Term Two - An Individual Learning Plan (ILP) in action
Term two began with the goal to increase Emma’s social comfort through reading. I believed this to be the key to helping Emma overcome her fears.  I wrote an ILP, shared it with her parents and we got to work

One morning a week during term two, Emma and her mother would come to the classroom before school started for the day and we worked through the following steps:

Week 1 – Emma read to her mother at home and it was recorded on video. I listened to the recording outside the classroom, thanking Emma for letting me hear her voice on my return to the classroom.

Week 2 – Again I listened to a recording of Emma reading but this time just outside the classroom.

Week 3 – I listened to this week’s video in the classroom but facing away from Emma.

Week 4 – Emma read to her mother inside an empty classroom.

Week 5 – Emma read to her mother inside the classroom whilst I was sat in my adjoining office with the door closed.

Week 6 – Emma read to her mother as I sat in my office with my back to Emma with the door open.

Week 7 – Emma read to her mother in the classroom. I was present but busy doing ‘things’.

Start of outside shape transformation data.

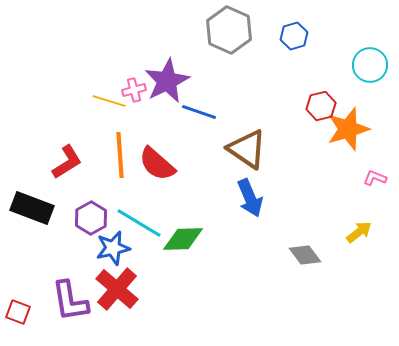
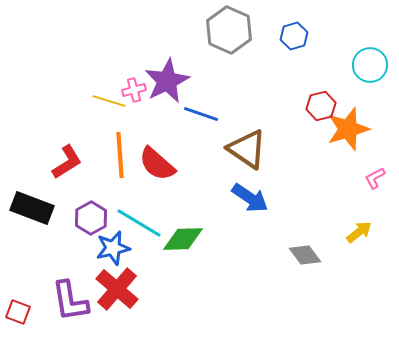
blue line: moved 2 px right, 2 px down
pink L-shape: rotated 50 degrees counterclockwise
blue arrow: rotated 33 degrees counterclockwise
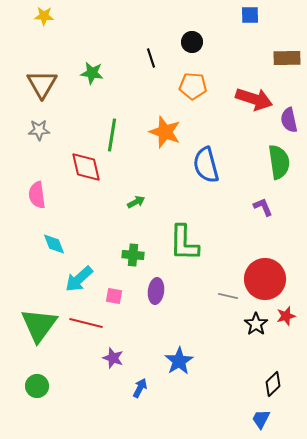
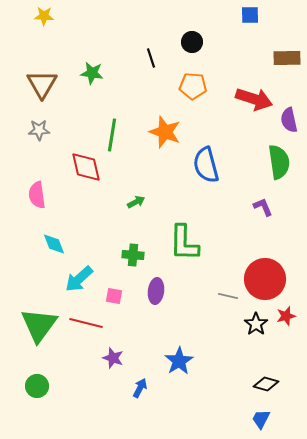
black diamond: moved 7 px left; rotated 60 degrees clockwise
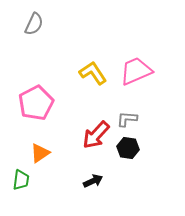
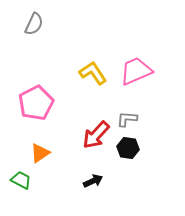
green trapezoid: rotated 70 degrees counterclockwise
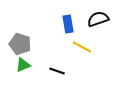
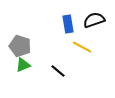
black semicircle: moved 4 px left, 1 px down
gray pentagon: moved 2 px down
black line: moved 1 px right; rotated 21 degrees clockwise
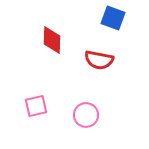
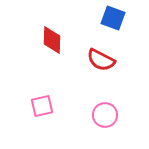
red semicircle: moved 2 px right; rotated 16 degrees clockwise
pink square: moved 6 px right
pink circle: moved 19 px right
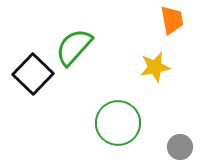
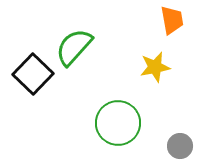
gray circle: moved 1 px up
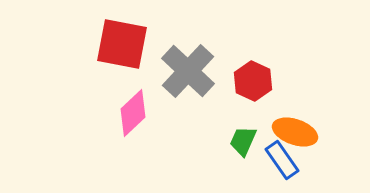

Week 8 – I sat at the end of a table, looking at student workbooks, as Emma read to her mother.

Week 9 – I sat next to Emma and her mother as Emma read.

Final week of term – Emma read to me in the classroom and her mother left when Emma was halfway through the story.

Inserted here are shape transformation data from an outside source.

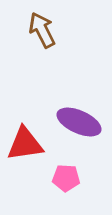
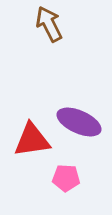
brown arrow: moved 7 px right, 6 px up
red triangle: moved 7 px right, 4 px up
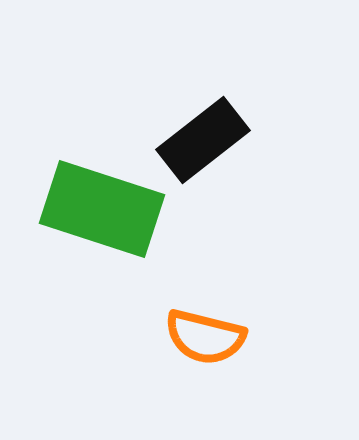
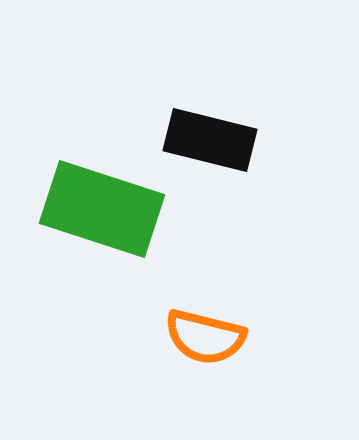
black rectangle: moved 7 px right; rotated 52 degrees clockwise
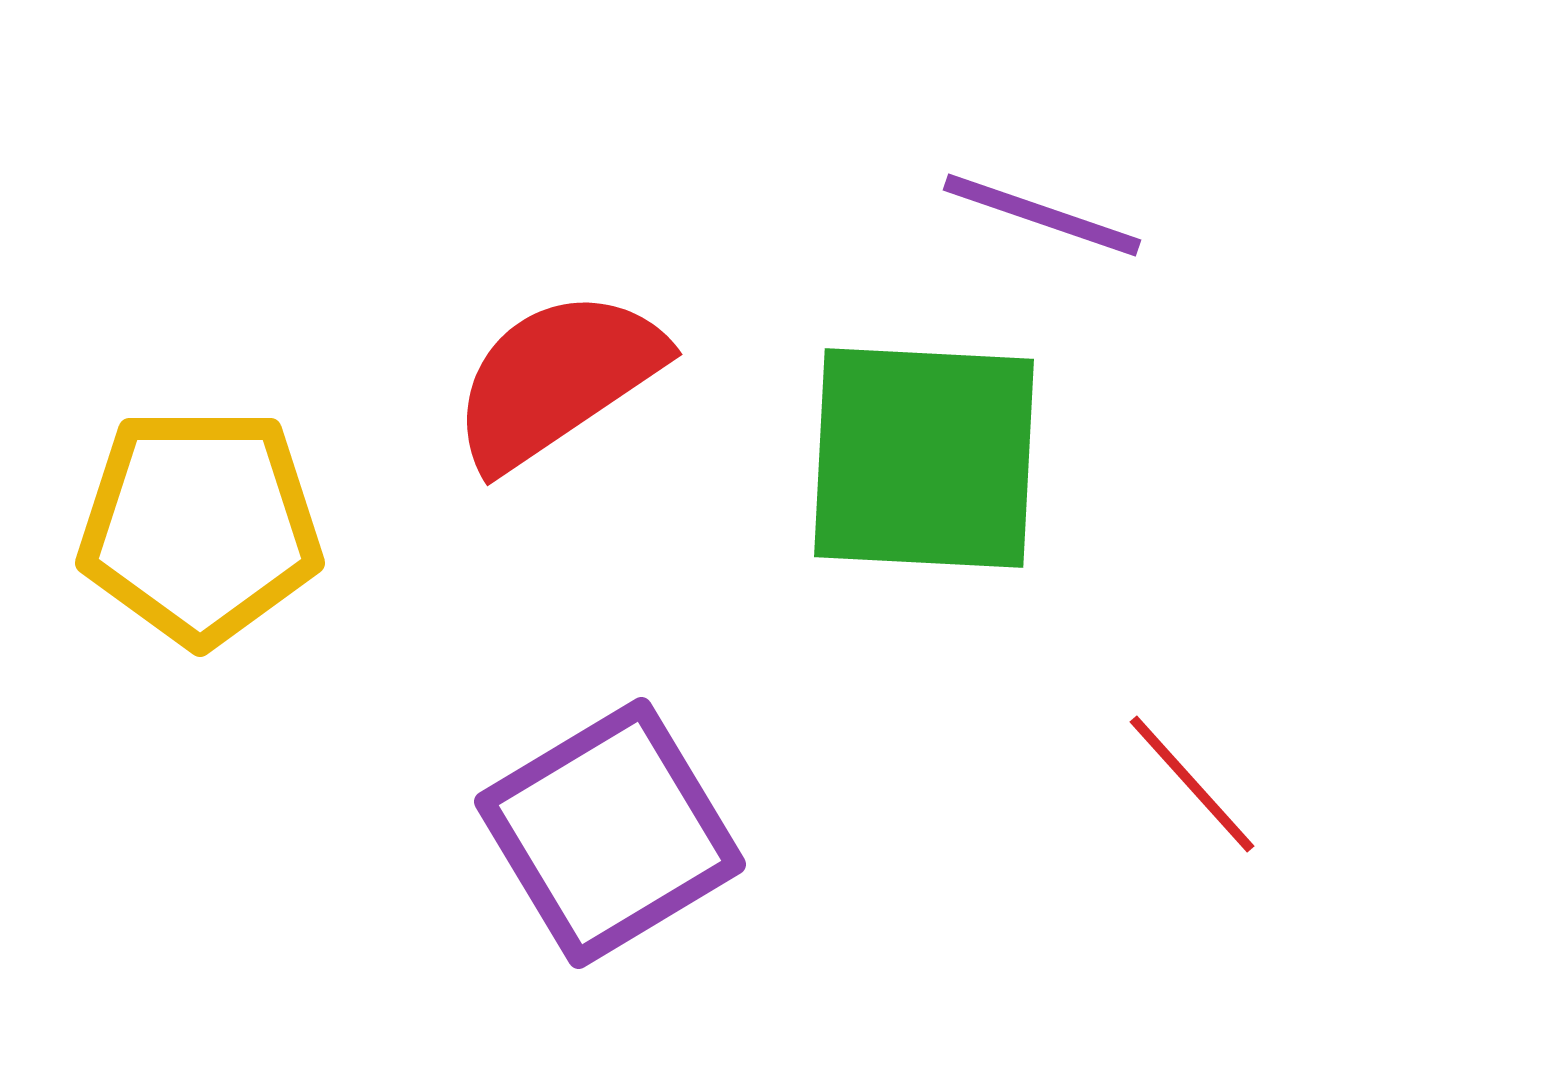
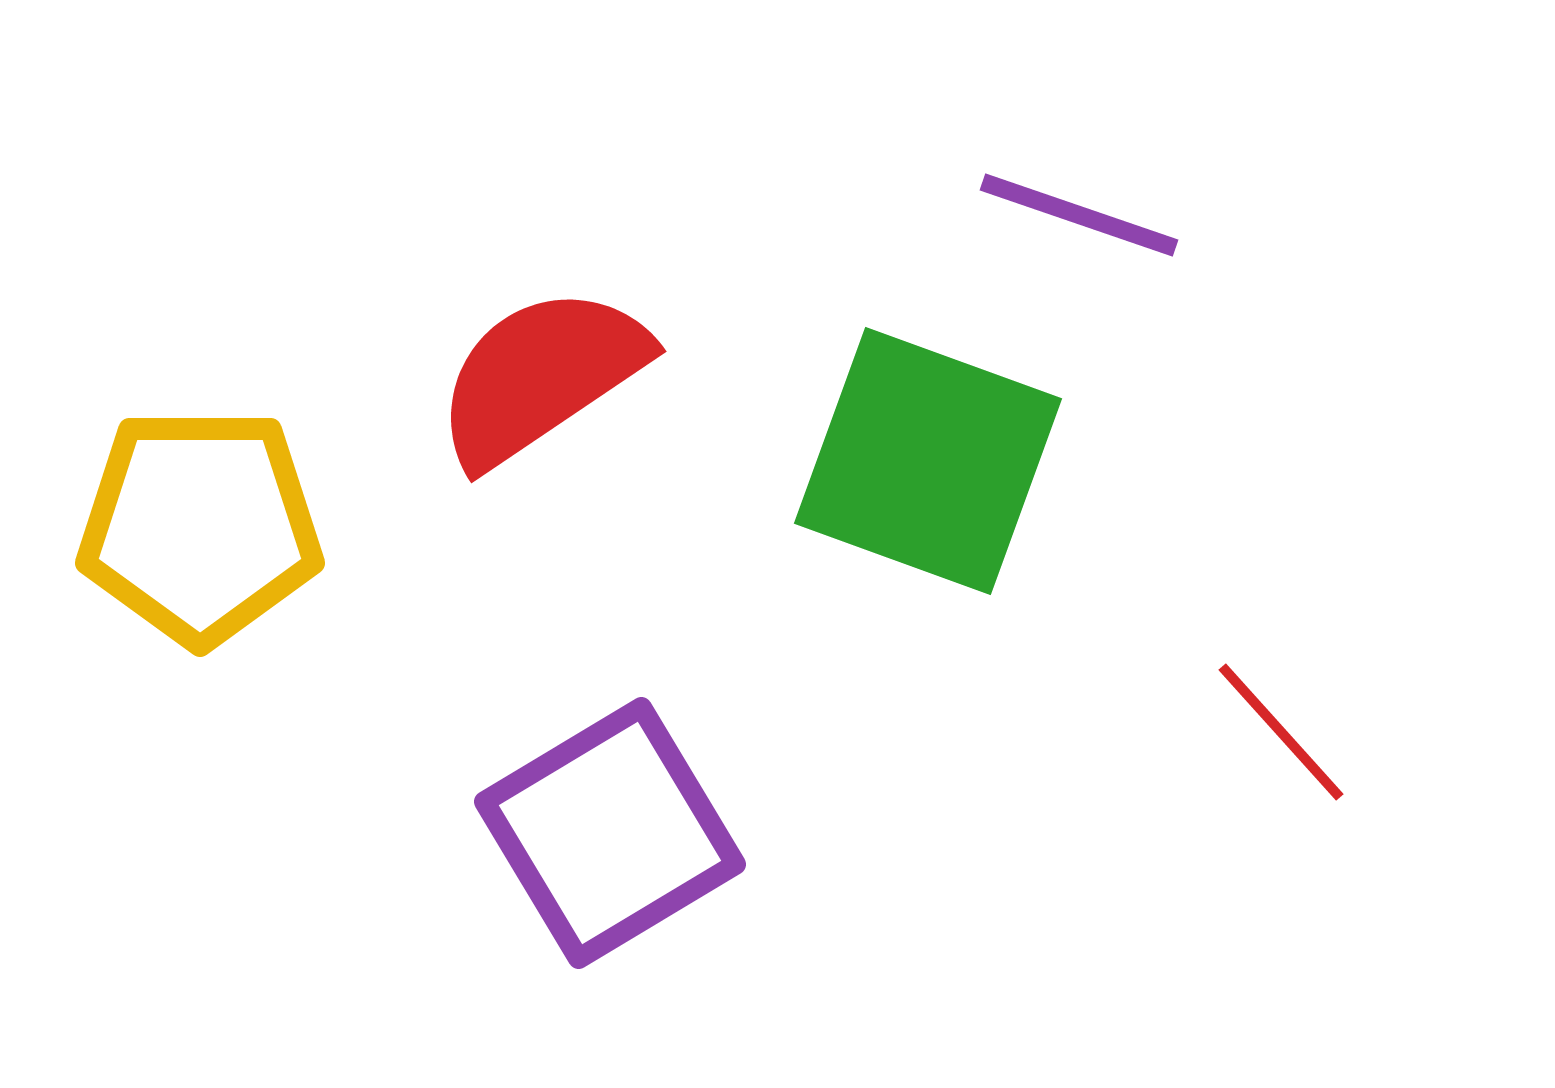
purple line: moved 37 px right
red semicircle: moved 16 px left, 3 px up
green square: moved 4 px right, 3 px down; rotated 17 degrees clockwise
red line: moved 89 px right, 52 px up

Each week, I would thank Emma for letting me hear her voice and she added a sticker to her chart. This was a simple chart we had created together whereby after collecting ten stickers for communication attempts, Emma was able to choose a ‘reward’ from a stationery prize box.

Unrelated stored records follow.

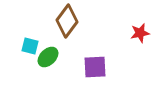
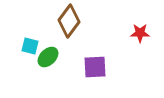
brown diamond: moved 2 px right
red star: rotated 12 degrees clockwise
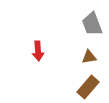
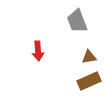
gray trapezoid: moved 15 px left, 3 px up
brown rectangle: moved 1 px right, 6 px up; rotated 25 degrees clockwise
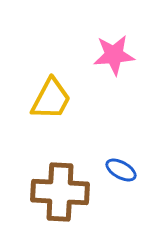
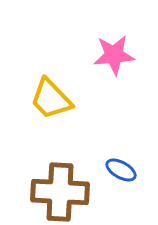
yellow trapezoid: rotated 108 degrees clockwise
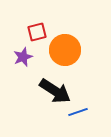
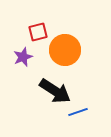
red square: moved 1 px right
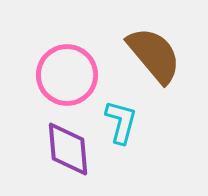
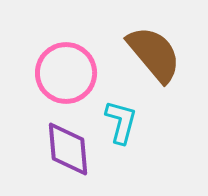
brown semicircle: moved 1 px up
pink circle: moved 1 px left, 2 px up
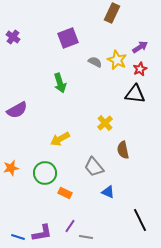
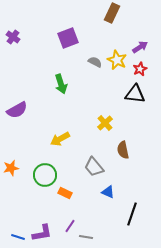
green arrow: moved 1 px right, 1 px down
green circle: moved 2 px down
black line: moved 8 px left, 6 px up; rotated 45 degrees clockwise
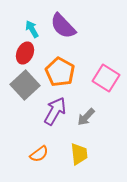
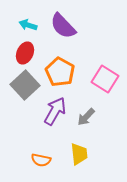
cyan arrow: moved 4 px left, 4 px up; rotated 42 degrees counterclockwise
pink square: moved 1 px left, 1 px down
orange semicircle: moved 2 px right, 6 px down; rotated 48 degrees clockwise
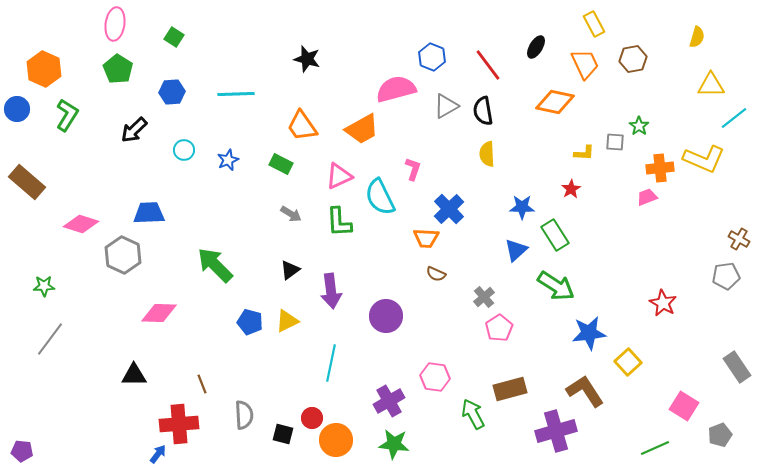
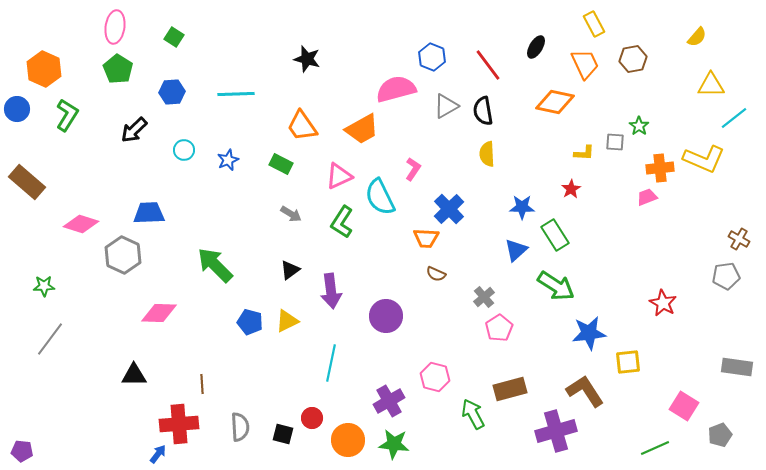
pink ellipse at (115, 24): moved 3 px down
yellow semicircle at (697, 37): rotated 25 degrees clockwise
pink L-shape at (413, 169): rotated 15 degrees clockwise
green L-shape at (339, 222): moved 3 px right; rotated 36 degrees clockwise
yellow square at (628, 362): rotated 36 degrees clockwise
gray rectangle at (737, 367): rotated 48 degrees counterclockwise
pink hexagon at (435, 377): rotated 8 degrees clockwise
brown line at (202, 384): rotated 18 degrees clockwise
gray semicircle at (244, 415): moved 4 px left, 12 px down
orange circle at (336, 440): moved 12 px right
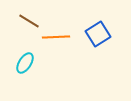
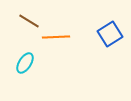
blue square: moved 12 px right
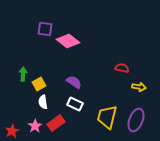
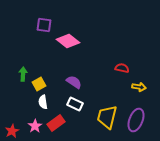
purple square: moved 1 px left, 4 px up
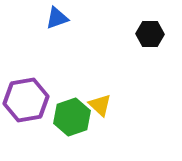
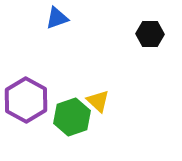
purple hexagon: rotated 21 degrees counterclockwise
yellow triangle: moved 2 px left, 4 px up
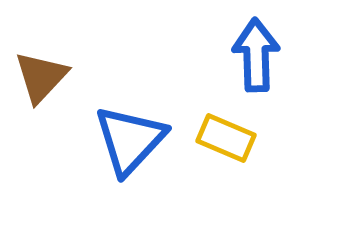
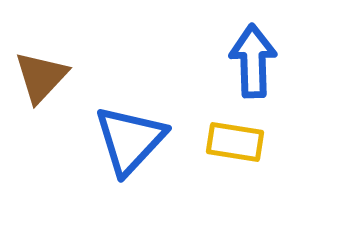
blue arrow: moved 3 px left, 6 px down
yellow rectangle: moved 9 px right, 4 px down; rotated 14 degrees counterclockwise
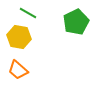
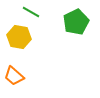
green line: moved 3 px right, 1 px up
orange trapezoid: moved 4 px left, 6 px down
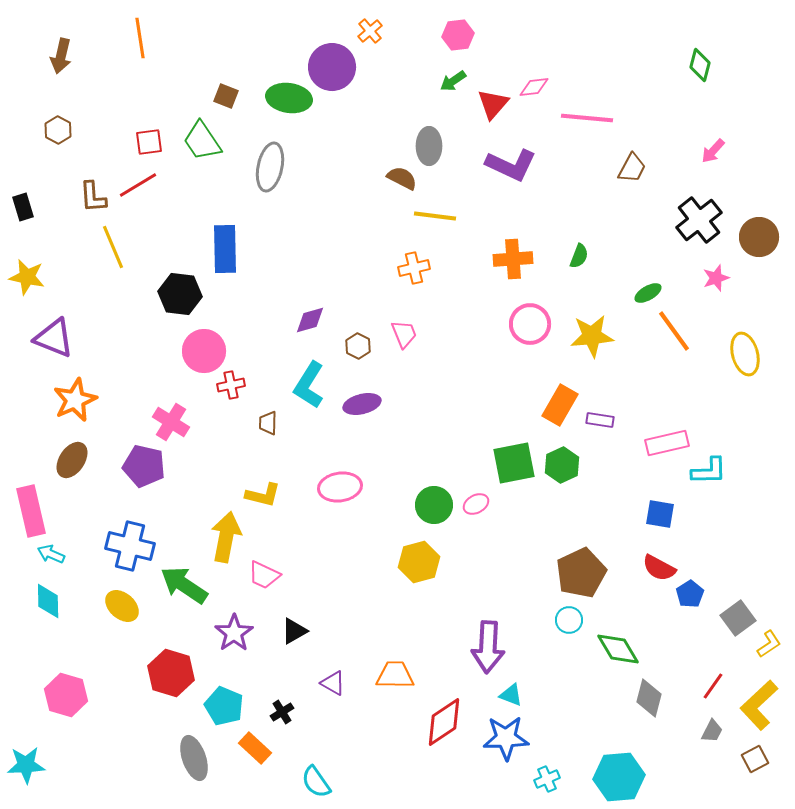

Emma had begun to mouth words like ‘good morning’, ‘yes’, ‘no’ and ‘thank you’. Any attempts at communication were quietly acknowledged and without fuss. Emma was incredibly proud to privately share with me a video of a puppet show she had performed and recorded at home. I could feel her little body relaxing in 1:1 interactions, and I knew she was feeling more comfortable.

Term Three – Great progress
One strategy from Emma’s ILP was to organise some playdates in different environments with trusted friends. Early in term three, Emma spoke to one of her closest friends on a playdate at the park. They played a game of ‘shops’ and she chatted away all afternoon. Not long afterwards, Emma started speaking to friends in the playground. She began reading to me quietly during guided reading. Emma would put up her hand to answer ‘yes’ or ‘no’ to questions and she shared her ideas in small groups with trusted friends (in a little nook out of the main classroom). Her father joined our parent helpers reading in the mornings and Emma read to him in the classroom.

Around midterm, Emma walked towards me in the playground. ‘Hello Miss Emma’, I said and to my total astonishment, she replied with, ‘Hello Miss Lindau’. Trying to contain my joy was difficult but I managed to keep it cool. Other teachers mentioned she was mouthing ‘good morning’ or ‘hello’ to them and her eye contact and improved level of confidence were also noticeable in her specialist classes. Our lunchtime ‘helping’ sessions continued and Emma began to laugh aloud and answer my questions in this small safe environment. During inquiry play and other low-pressure classroom situations, Emma began to speak freely to her friends.  With Emma’s permission, her puppet show video was shared with the class. She received a huge round of applause and coped well with the accolades. Seeing her feel safe and happy was the best reward for all of our hard work.

Term Four – Finding social comfort in other spaces
Emma was talking in the schoolyard and classroom but was yet to feel comfortable enough to speak to other teachers, or in specialist classes. This became the goal for term four. I would pop in to say hello during Art, P.E., Music, and French classes and quietly asked Emma questions, which she answered. It was a positive sign. Slowly but surely, all of the specialist teachers shared with me that she had spoken to them and she began chatting to her friends in their lessons.

Early on in term four, I realised that Emma’s closest friends were all members of the school choir. I commented to her casually one lunchtime that she should join, and that she wouldn’t even have to sing if she didn’t want to. I asked Emma again a week later and she agreed. After two weeks of rehearsals, she began to mouth the words.

To my sheer delight three major breakthroughs, moments I will never forget, occurred in the final week of the school year:

  • Emma put up her hand and shared her ideas during a whole-class
  • Emma read the role of a ‘mouse’ in a reader’s theatre performance in front of the whole class.
  • Emma stood with the school choir on Christmas carols night, in front of the whole school community, and sang!

What happened next?
We started Emma’s transition to her new classroom and teacher early to ensure the momentum continued. I spoke at length with her new teacher about how far she had come and what we had been doing to support her. She entered the new class the following year with some carefully selected friends and spoke from day one.

I no longer teach at the school where Emma attends but email her mother every now and again, and ask teacher colleagues about her progress. Emma is now in Year Four. Whilst shy and softly spoken, she is an active contributor to class and small group discussions. She has a wide social circle and shows kindness and empathy to others. She is doing extremely well academically and is above the expected level in most areas of the curriculum.

Teachers all know the power of connection; it is what drives us in our work. Building connection was central to supporting Emma. By combining this connection with shared goals, parent partnership and collaboration with her teachers we were all able to cultivate an environment of trust and safety for Emma and ultimately help her to find her voice at school.